Task item: Reproduce verbatim all of the text from the line containing "scope to correct course early in the" down to the line containing "rive stronger", including both of those lines, and omit the pictures from your answer.

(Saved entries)
****

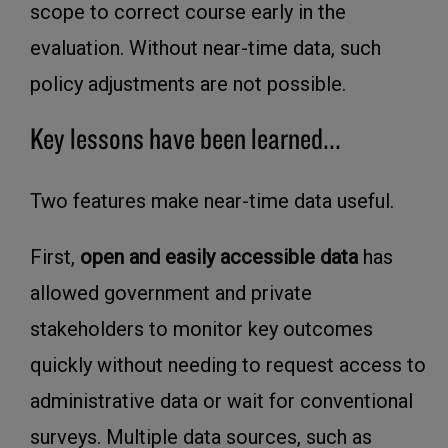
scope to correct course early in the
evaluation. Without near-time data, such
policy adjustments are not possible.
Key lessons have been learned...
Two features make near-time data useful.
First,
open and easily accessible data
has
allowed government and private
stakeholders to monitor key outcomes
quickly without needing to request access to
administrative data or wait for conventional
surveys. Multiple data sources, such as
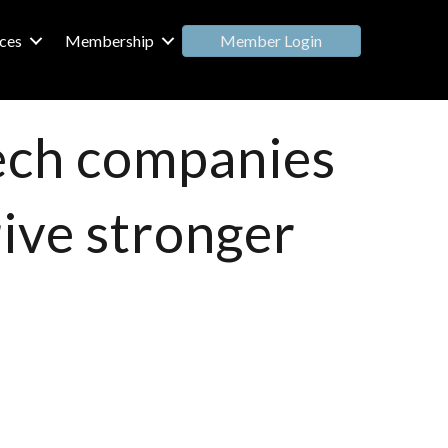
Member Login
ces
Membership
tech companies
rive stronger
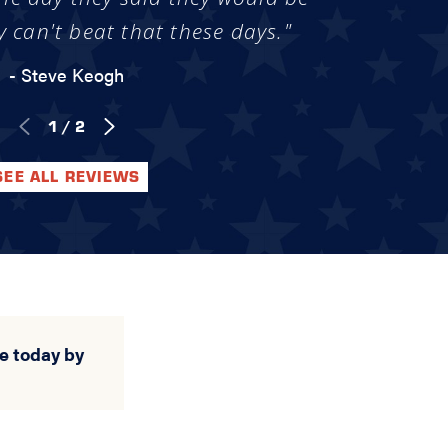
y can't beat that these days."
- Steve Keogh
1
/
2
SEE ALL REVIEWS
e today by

****

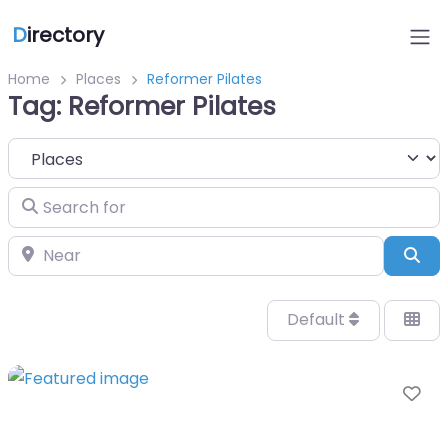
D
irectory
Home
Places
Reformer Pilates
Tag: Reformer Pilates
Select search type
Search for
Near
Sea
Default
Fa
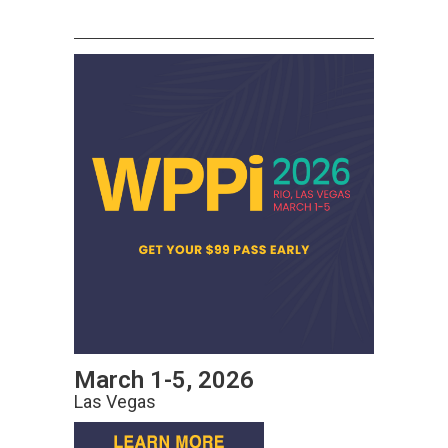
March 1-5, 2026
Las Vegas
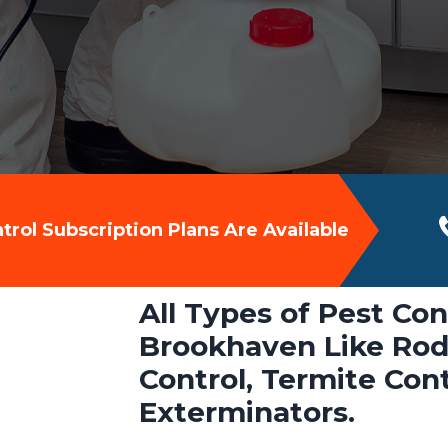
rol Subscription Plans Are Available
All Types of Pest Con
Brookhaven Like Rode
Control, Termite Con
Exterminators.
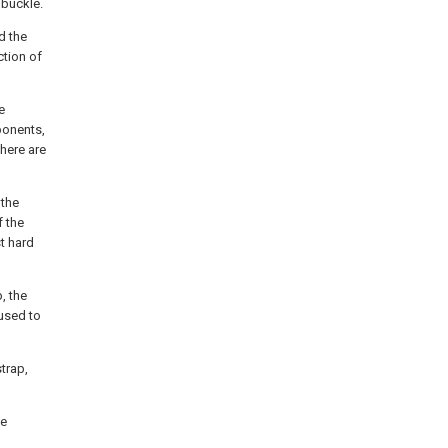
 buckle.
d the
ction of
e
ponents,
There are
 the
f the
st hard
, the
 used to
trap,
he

****

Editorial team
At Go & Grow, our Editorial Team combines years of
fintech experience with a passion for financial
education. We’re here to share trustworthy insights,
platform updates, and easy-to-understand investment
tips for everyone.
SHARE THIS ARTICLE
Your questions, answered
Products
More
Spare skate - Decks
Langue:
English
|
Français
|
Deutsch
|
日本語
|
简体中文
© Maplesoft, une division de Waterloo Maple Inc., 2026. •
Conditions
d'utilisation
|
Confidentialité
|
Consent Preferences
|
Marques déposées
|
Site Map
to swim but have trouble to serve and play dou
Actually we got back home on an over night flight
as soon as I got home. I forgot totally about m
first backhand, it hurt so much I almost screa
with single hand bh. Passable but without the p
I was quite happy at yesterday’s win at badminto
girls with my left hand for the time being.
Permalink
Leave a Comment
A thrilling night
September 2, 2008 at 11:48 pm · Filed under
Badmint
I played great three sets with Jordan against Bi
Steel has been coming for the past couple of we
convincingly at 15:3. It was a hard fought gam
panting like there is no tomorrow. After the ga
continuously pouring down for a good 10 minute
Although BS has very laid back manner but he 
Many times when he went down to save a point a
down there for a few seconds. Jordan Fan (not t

****

Solution:
scope to correct course early in the
evaluation. Without near-time data, such
policy adjustments are not possible.
Key lessons have been learned...
Two features make near-time data useful.
First,
open and easily accessible data
has
allowed government and private
stakeholders to monitor key outcomes
quickly without needing to request access to
administrative data or wait for conventional
surveys. Multiple data sources, such as
Member Login
ces
Membership
tech companies
rive stronger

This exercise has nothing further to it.